In de nacht van 14 op 15 april 1912 ramde het luxeschip Titanic op de Atlantische Oceaan tijdens zijn maidentrip een ijsberg. Drie uur later al zonk het grootste en meest prestigieuze schip uit die tijd naar de dieperik. Liefst 1.522 van de 2.200 opvarenden kwamen om. Jarenlang vroegen onderzoekers zich af hoe het kon dat de kapitein verrast werd door de ijsberg. Nu is er wellicht een antwoord op die vraag.
In het magazine 'Sky and Telescope' lanceren de natuurwetenschappers Donald Olson en Russell Doescher van de universiteit van Texas in San Marcos hun theorie. Op het moment van de ramp met de Titanic stond de Maan extreem dicht bij de Aarde. Zo uitzonderlijk dat die toestand maar één keer in de 1.400 jaar voorkomt. "Daardoor werden de krachten die op onze planeet de getijden regelen, helemaal ontketend en op maximale kracht gebracht", zegt Donald Olson. "Daar kwam dan nog eens bij dat de Aarde op datzelfde moment ongewoon dicht bij de Zon stond."
"Door die twee fenomenen was het zeeniveau zeer abnormaal hoog gestegen. IJsbergen die op hun weg van de Noordpool naar het zuiden vastgeketend waren aan Newfoundland en Labrador werden plots losgeslagen door het wassende water. Ze spoelden heel onverwachts richting Titanic."

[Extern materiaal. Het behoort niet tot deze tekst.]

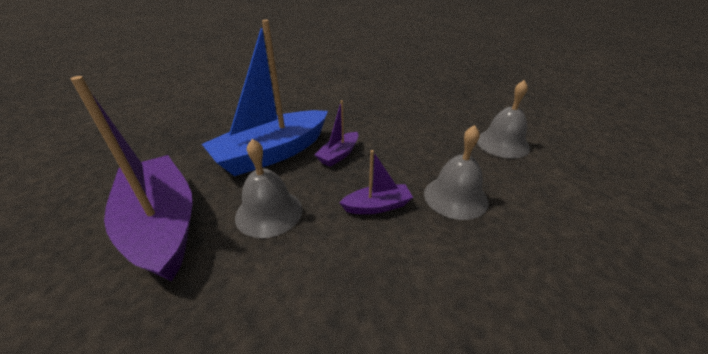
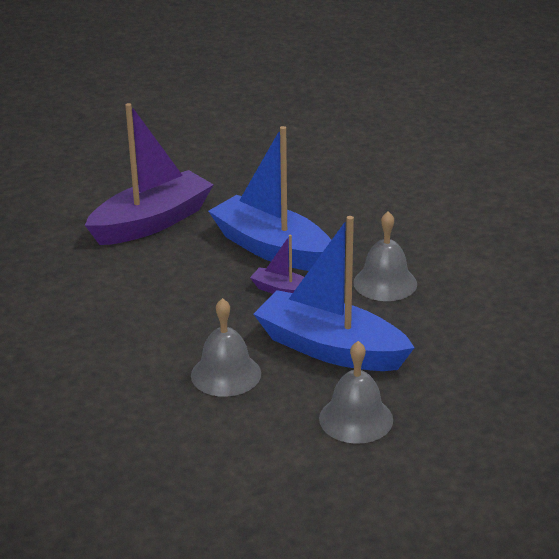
camera: 80 degrees right, 5 degrees down
grey bell [235,139,302,238] -> grey bell moved to [353,211,417,301]
purple boat [339,150,413,214] -> none
none -> blue boat [254,216,415,371]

"Met grote snelheid stuwde het springtij de ijsbergen rechtstreeks naar de vaarroute van de Titanic, waar normaal gesproken nauwelijks ijsbergen voorkwamen. Zelfs al kreeg de kapitein van de Titanic tijdig de waarschuwing dat er ijsbergen onderweg waren, toch kon het enorme gevaarte niet meer tijdig remmen. De ramp was onvermijdelijk."